The BCP - Business Continuity Plan

 

Business Continuity Plan

According to the SysAdmin, Audit, Network, Security (SANS) Institute, the business continuity plan should incorporate activities and processes for the recovery of all business services from interruptions or unexpected events. This plan must be formally documented and continuously updated according to the requirements of the organization.

The BCP Audit

Evaluates how the organization's continuity procedures are worked. It observes and defines the risks, dangers and threats to the proper management of a successful plan. The controls implemented are also evaluated to determine if certain risks or threats are acceptable and aligned with the objectives of the organization. The audit lists the weaknesses of the plan and offers recommendations for improving the plan.

The Goal

The BCP describes the processes, steps, and procedures that must be executed in a time of emergency caused by a natural disaster or unexpected outage. The purpose is to achieve a recovery of all business processes. The BCP typically addresses:

• Key computer processing locations
• Application systems and user requirements for key business processes
• End-user activities for key business processes
• Telecommunications and networks
• Key databases, information warehouses, etc.
• Human resources
• Personal safety of employees and others

This helps the organization respond effectively and operate business processes while working on the emergency.

BCP not available

In the event of an emergency, this can result in restoration delays in business processes and information systems. The result would be the inability to:

• continue operations
• loss of income
• unnecessary expenses
• loss of competitive advantage
• loss of customer trust
• market share
• sanctions

 These problems are acceptable for some period of time. But, it must be restored to optimal levels as soon as possible.

Approval

This plan is developed by IT auditors but must be approved by management.

Policy: Business continuity plan

The BCP establishes processes in case of emergency required by the directive, which informs users that:

• Management approves development of the BCP, and oversees its implementation.
• The BCP has been prepared following results from risk, impact, and cost analyses and assessments related to losses of information and IS services.
• Business priorities and critical needs have also been considered and incorporated into the BCP.
• Personnel responsibilities have been assigned, as appropriate.

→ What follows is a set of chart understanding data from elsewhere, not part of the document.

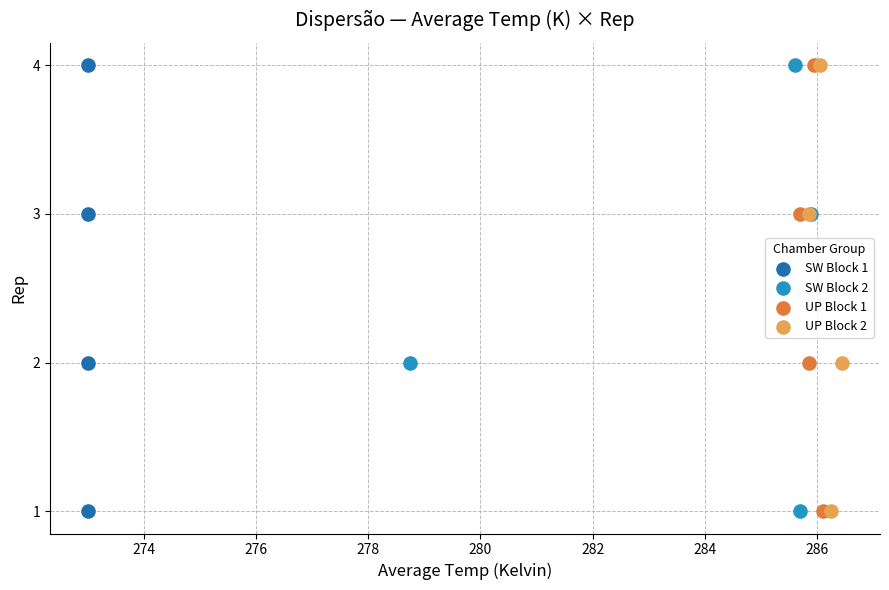

What are all the series names shown in the legend?

SW Block 1, SW Block 2, UP Block 1, UP Block 2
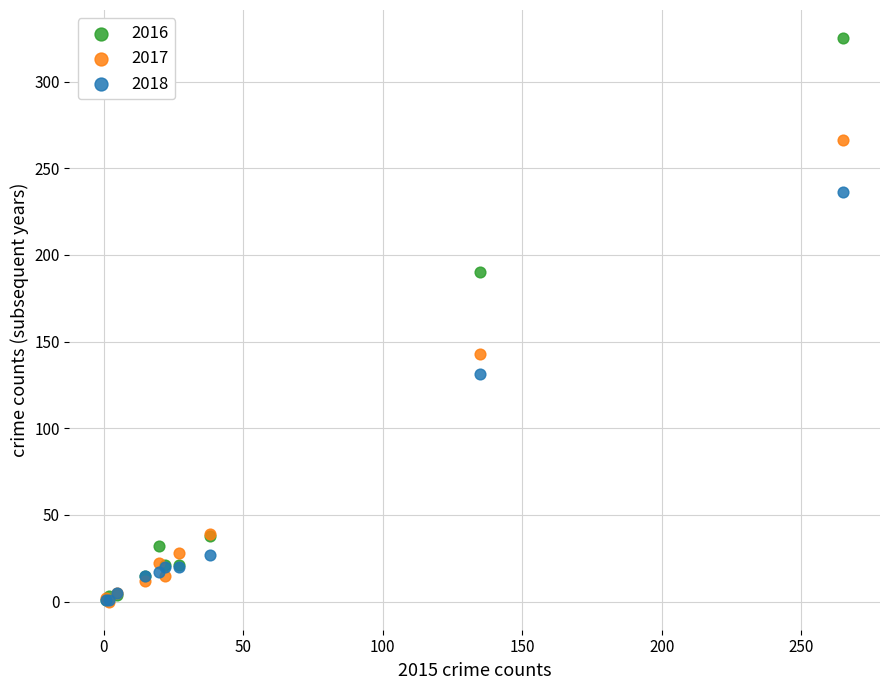

Across all series, what Y value is closest to 162?

143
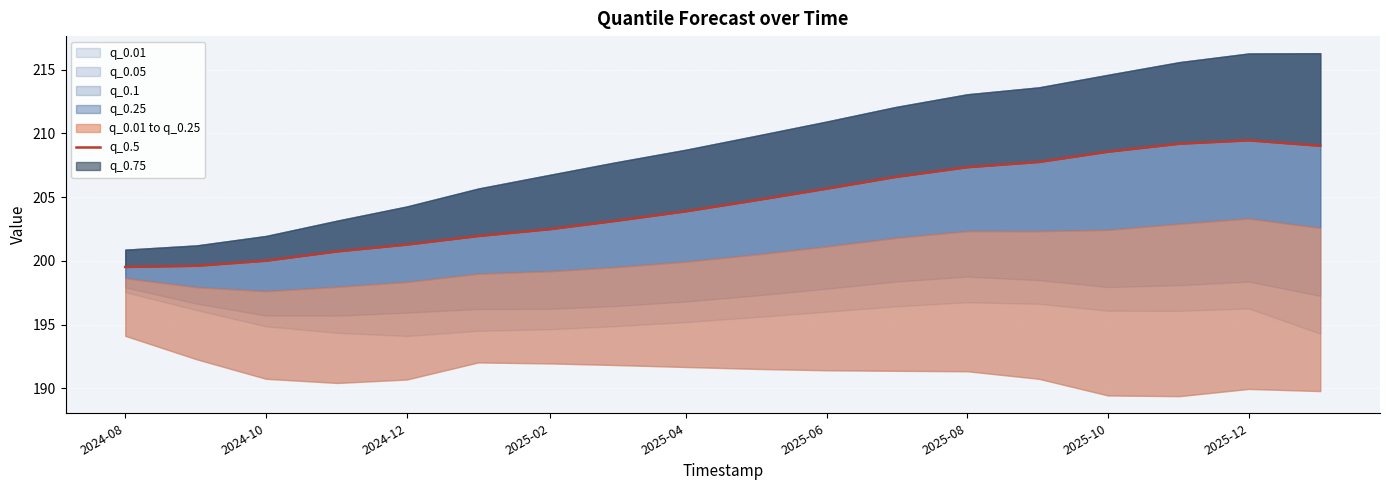

What is the average value?

204.5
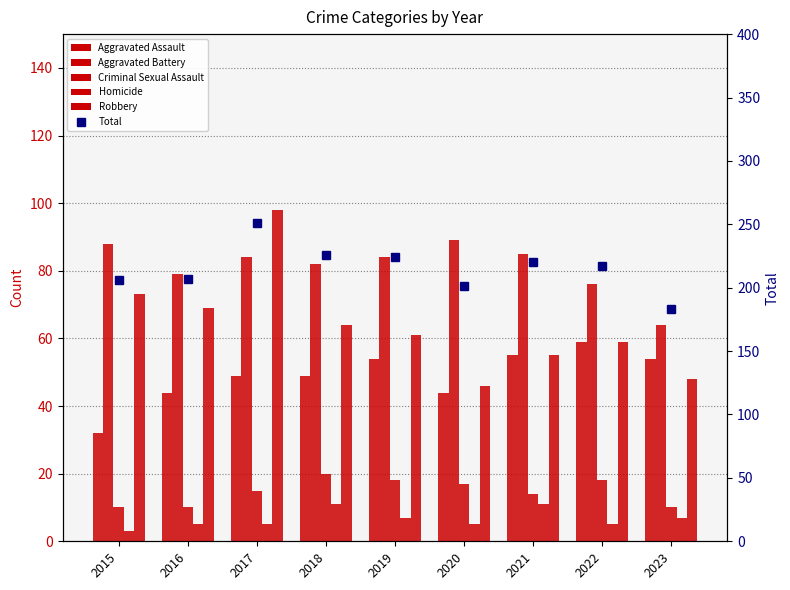

What is the average value of the Criminal Sexual Assault series?

15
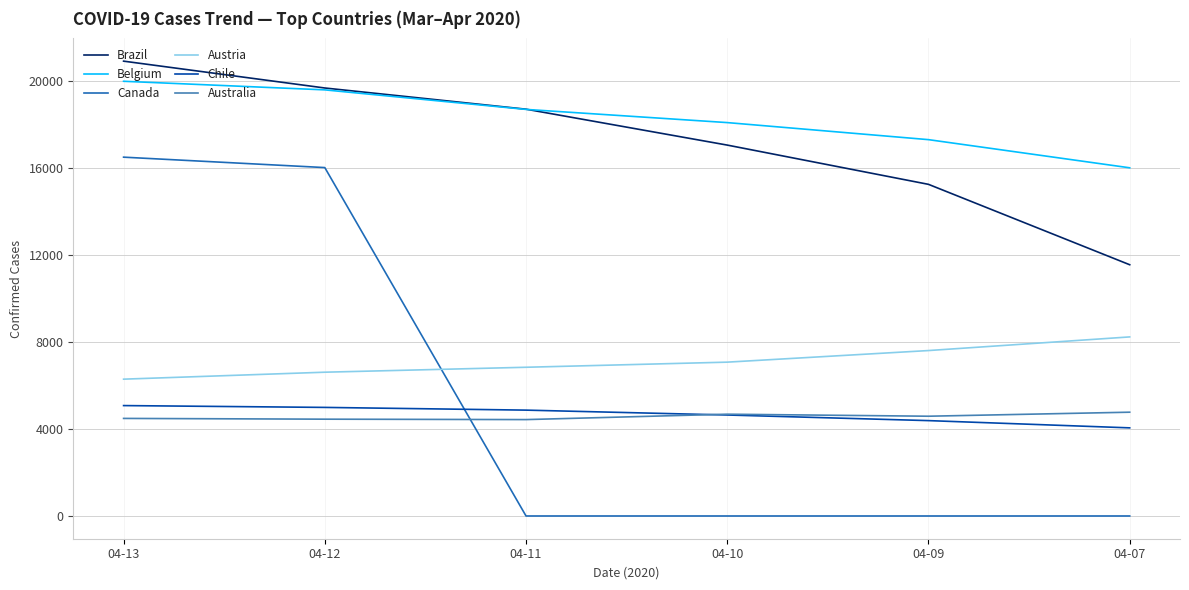

Which series has the largest total across all categories?

Belgium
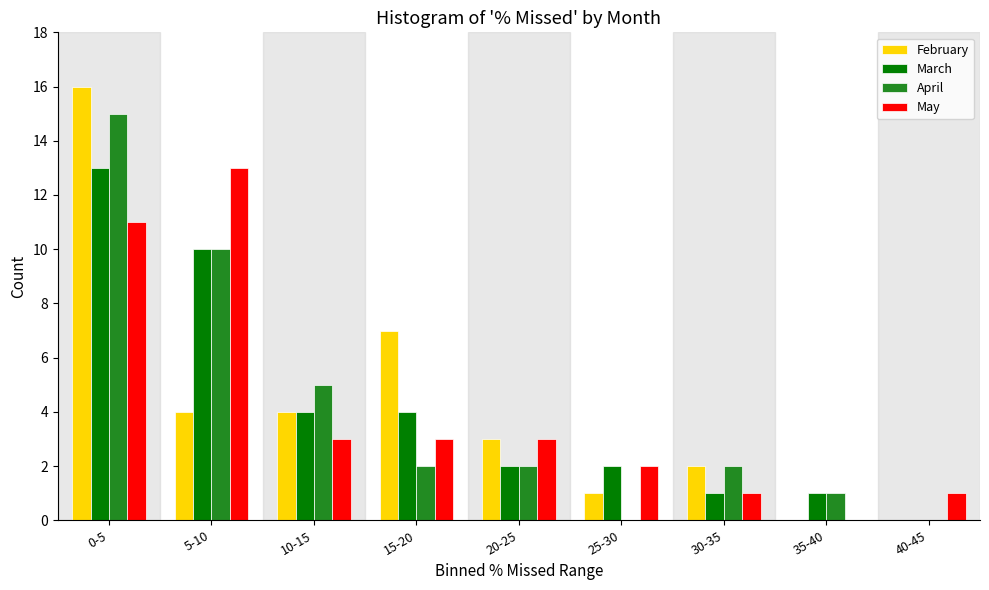

Between 30-35 and 35-40, which series saw the biggest shift?

February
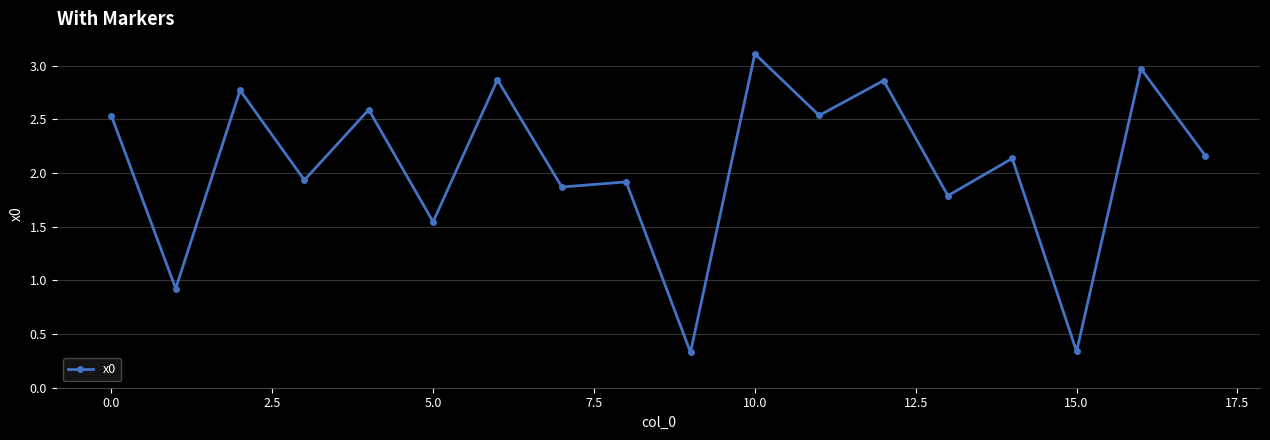

What is the greatest value displayed?

3.1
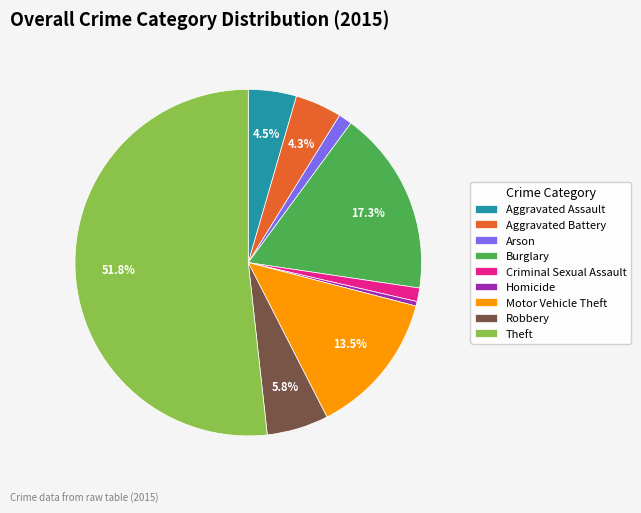

What is the majority slice?

Theft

Strategies and procedures for recovery have been documented.
• The BCP is updated and tested on a regular basis by IS operations personnel.
• Test criteria, conditions, and frequency have been established and added to the BCP.
• Test results are evaluated and gaps, weaknesses, or deficiencies identified are addressed.
• Tests and test results are shared with management for review and approval.

Conclusion

Business Continuity: A business continuity plan (BCP) is a formal document that outlines the organization's strategy, process, and procedures that must be implemented in the event of a disaster. The BCP must recognize the threats and risks facing the organization, and must document specific procedures to prevent and recover from those threats and risks in order to protect the organization's assets and maintain functional operations.

Reference:

Otero, A. R. (2018, 26 julio). Information Technology Control and Audit, Fifth Edition (5.^a ed.). Auerbach.